Preply excluded religious texts for the good reason that these would have dominated the lists. However, classifying books as religious or secular is not always straightforward. The USA’s most translated text “The Way to Happiness” tops the list despite being written by Scientology founder L. Ron Hubbard. Some argue the book is merely a general moral code based on common sense, others point to terminology that is specific to Scientology with former member of the church Vicky Aznaran suggesting the book is designed “to make Scientology palatable to the masses.”
Conversely, the Chinese entry may be the beneficiary of over-zealous exclusions. Sure, “The true story of Ah Q” is a fine novel by Lu Xun, and here shown to have bened translated into at least 14 languages. What about the “Dao De Jing” by Laozi, though? One of the great classics of Chinese literature, it was written around 400 b.c.e., and is one of the fundamental texts of philosophical Daoism (Taoism). Does that make it a religious text? More so than L. Ron Hubbard’s work? We will come back to China in our ‘issues’ section below, but it’s worth noting here that Mao Zedong’s Little Red Book (or more accurately “Quotations from Chairman Mao Zedong” has also been omitted, despite being (conservatively) translated into at least 20 languages. Have political works been excluded from the list as well, then?
Leaving aside the debate over religious texts, many of the leading contenders in Europe come from children’s publishing. Sweden gives us Pippi Longstocking by Astrid Lindgren (70+ languages), Denmark offers Hans Christian Andersen’s Fairy Tales (160+ languages), Italy gives us The Adventures of Pinocchio by Carlo Collodi (300+ languages), and England has Alice’s Adventures in Wonderland by Lewis Carrol (175+ languages). You might be surprised to find J. R. R. Tolkien’s The Hobbit assigned to South Africa, which is the author’s birthplace. None of these authors is still around to enjoy their success and this is probably no coincidence as the longer a book has been around, the better its chances of having been translated into more languages. But some contemporary authors do make the grade and Ireland’s John Boyne was certainly delighted at his inclusion, tweeting “Quite proud to see The Boy in the Striped Pyjamas is Ireland’s representative! (53 languages and counting!).”
Children’s literature also claims the overall global winner amongst most translated books. France’s The Little Prince by Antoine de Saint-Exupéry has been translated into over 380 languages, easily beating L. Ron Hubbard into second place with an approximate translation count of just 112 languages.
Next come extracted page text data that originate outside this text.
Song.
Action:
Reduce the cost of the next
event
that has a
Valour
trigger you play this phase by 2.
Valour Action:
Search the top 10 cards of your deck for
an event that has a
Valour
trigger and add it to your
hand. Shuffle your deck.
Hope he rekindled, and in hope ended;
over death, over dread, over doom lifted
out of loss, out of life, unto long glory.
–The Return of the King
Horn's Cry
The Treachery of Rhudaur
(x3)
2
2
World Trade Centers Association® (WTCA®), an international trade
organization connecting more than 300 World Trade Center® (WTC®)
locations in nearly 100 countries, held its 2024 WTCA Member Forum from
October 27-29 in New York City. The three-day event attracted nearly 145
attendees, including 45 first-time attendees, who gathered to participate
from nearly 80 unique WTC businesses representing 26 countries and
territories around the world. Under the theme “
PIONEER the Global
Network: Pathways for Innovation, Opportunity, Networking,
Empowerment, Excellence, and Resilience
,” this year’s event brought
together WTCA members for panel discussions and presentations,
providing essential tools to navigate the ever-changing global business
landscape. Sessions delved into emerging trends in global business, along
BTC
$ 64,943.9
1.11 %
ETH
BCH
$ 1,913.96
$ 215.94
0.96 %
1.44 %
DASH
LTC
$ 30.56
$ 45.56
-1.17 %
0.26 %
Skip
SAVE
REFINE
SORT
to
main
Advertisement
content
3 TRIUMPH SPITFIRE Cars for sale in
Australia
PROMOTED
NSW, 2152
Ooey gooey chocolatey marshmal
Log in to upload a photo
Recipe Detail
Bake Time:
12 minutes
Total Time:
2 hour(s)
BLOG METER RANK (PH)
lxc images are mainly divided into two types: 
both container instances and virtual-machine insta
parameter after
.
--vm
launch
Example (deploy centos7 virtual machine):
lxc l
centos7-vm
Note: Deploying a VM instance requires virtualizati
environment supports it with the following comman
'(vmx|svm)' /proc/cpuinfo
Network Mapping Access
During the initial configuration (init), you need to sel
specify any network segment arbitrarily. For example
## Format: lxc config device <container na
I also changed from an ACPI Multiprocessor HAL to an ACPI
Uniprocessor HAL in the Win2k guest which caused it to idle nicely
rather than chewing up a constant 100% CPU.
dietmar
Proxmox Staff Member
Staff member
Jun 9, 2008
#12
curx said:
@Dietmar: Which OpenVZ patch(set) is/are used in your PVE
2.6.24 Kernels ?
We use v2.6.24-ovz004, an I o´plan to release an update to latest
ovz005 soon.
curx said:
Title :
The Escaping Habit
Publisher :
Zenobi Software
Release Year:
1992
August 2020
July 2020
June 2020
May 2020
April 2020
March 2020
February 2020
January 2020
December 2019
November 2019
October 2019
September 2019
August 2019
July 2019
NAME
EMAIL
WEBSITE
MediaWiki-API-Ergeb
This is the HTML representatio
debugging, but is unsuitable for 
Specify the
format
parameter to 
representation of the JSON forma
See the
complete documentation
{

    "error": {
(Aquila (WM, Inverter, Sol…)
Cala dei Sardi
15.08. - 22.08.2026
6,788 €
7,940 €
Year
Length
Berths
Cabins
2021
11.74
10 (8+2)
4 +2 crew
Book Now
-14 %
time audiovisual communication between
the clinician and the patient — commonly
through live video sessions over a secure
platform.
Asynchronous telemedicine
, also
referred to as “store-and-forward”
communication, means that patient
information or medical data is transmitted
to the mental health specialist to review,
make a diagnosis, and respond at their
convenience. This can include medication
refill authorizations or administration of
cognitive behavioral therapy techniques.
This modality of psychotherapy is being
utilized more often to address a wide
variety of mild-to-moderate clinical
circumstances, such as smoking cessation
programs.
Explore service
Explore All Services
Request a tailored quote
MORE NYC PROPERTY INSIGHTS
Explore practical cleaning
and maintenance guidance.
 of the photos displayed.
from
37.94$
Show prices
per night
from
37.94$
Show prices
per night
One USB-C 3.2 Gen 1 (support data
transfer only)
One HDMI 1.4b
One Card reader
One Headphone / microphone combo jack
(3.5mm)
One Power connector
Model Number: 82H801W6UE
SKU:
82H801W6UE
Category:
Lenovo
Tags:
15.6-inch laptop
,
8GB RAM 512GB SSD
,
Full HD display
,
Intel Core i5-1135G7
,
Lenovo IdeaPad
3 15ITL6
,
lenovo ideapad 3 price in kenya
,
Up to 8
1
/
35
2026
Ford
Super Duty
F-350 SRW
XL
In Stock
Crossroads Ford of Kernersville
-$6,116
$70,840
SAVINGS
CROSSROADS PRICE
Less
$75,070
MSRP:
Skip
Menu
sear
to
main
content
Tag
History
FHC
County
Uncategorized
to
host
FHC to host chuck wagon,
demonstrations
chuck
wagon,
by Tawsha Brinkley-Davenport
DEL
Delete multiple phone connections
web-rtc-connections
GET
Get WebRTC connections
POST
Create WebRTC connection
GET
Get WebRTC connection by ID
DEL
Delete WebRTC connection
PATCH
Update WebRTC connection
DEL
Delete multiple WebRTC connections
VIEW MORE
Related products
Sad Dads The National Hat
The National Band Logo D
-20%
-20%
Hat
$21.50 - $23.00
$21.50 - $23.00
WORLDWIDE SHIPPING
Scrolling through the maps for Africa, Asia and South America I am made uneasily aware of my Eurocentric reading habits. The only listed book from South America on my bookshelves is One Hundred Years of Solitude by Gabriel García Márquez and I did not fare much better for Asia or Africa. The maps are certainly a lovely prompt for exploring some far-flung corners of the globe through books.